The International System of Units (SI) is the accepted set of units for all applications of measurement worldwide. Although one of its aims is to provide the basis for measurements that are stable over long periods of time, it has always been a practical and dynamic system that has changed to exploit the latest scientific advances.

In November 2018, the General Conference on Weights and Measures met in Versailles and agreed one of the most significant sets of changes to the SI since its inception in 1960. These were to base it on our best understanding of the laws of nature and to eliminate the link between the SI and definitions based on physical artefacts. The changes build on the results of research into new measurement methods that use quantum phenomena as the basis for standards that are fundamental.

These changes were agreed in November 2018 and come into force on May 20th 2019, a date chosen because it is the anniversary of the signature of the Metre Convention, celebrated by World Metrology Day. Whilst the future impact of the changes will be far reaching, great attention has been paid to ensure that the new definitions will be compatible with the current ones at the time the change is implemented. The changes will not be noticeable to any but the most demanding users, but, they do mean that there may be changes in the way that traceability is ultimately established. The global work to harmonize the operation of instruments used to make measurements will continue to ensure that trade, industry, and consumers will not notice any difference to the weights, lengths, and other measures they use.

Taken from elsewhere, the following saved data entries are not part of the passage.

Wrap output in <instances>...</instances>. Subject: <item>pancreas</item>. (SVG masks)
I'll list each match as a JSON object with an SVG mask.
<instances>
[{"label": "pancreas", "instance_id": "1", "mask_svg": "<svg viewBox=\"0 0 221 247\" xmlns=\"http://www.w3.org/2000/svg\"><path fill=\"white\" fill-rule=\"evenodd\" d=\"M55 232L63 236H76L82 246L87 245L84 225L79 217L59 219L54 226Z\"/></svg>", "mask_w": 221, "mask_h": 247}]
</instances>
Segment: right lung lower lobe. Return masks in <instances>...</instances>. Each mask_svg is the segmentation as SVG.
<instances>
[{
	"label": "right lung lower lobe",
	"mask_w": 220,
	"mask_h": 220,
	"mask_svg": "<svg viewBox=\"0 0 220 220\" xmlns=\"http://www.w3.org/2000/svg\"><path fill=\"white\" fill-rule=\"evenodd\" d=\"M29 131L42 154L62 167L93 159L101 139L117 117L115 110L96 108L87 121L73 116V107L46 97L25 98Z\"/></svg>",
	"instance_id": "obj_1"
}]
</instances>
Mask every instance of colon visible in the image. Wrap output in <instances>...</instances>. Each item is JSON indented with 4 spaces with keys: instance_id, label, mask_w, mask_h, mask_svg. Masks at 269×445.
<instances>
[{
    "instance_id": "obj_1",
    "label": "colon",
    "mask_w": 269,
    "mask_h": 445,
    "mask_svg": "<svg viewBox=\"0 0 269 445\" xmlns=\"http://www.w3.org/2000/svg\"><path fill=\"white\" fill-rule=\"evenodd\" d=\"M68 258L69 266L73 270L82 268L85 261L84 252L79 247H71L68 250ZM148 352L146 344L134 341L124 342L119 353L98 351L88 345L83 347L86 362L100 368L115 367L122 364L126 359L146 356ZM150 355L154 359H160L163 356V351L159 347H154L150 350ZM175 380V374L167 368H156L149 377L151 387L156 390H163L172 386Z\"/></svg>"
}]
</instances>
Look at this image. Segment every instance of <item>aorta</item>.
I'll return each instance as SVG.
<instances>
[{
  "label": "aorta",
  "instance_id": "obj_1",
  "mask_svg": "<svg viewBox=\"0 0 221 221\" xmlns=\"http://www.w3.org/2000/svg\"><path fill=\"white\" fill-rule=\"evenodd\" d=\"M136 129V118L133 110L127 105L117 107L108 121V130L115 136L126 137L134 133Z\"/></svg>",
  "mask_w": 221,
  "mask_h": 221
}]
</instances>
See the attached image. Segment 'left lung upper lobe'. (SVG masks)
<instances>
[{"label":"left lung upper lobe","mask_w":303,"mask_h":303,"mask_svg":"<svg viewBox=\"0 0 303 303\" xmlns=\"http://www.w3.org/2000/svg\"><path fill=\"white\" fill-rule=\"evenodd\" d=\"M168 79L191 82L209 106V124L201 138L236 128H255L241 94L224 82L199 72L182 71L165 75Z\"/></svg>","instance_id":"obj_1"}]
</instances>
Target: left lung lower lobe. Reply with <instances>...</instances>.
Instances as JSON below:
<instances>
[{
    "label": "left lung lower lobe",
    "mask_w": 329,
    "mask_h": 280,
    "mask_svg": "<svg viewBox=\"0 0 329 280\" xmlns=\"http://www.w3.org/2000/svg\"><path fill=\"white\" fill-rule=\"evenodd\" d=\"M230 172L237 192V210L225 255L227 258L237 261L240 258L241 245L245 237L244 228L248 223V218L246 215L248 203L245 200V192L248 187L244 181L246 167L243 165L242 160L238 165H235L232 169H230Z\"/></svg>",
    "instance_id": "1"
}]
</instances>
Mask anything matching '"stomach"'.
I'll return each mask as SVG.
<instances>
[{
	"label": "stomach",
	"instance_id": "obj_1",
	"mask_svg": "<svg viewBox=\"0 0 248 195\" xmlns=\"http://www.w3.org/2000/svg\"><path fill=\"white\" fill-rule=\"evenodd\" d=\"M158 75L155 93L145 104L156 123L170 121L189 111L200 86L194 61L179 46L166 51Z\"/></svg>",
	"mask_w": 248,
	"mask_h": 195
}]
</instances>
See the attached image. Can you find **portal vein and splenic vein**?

The new definitions use ‘the rules of nature to create the rules of measurement,’ linking measurements at the atomic and quantum scales to those at the macroscopic level. They achieve a collective ambition for the “metric system” which has been to provide universality of access to the agreed basis for worldwide measurements. They will provide the basis for future innovations in measurements that will allow the definitions of the second, the metre, the ampere, and the kelvin to take advantage of atomic and quantum phenomena to achieve levels of accuracy limited only by our capacity to observe them.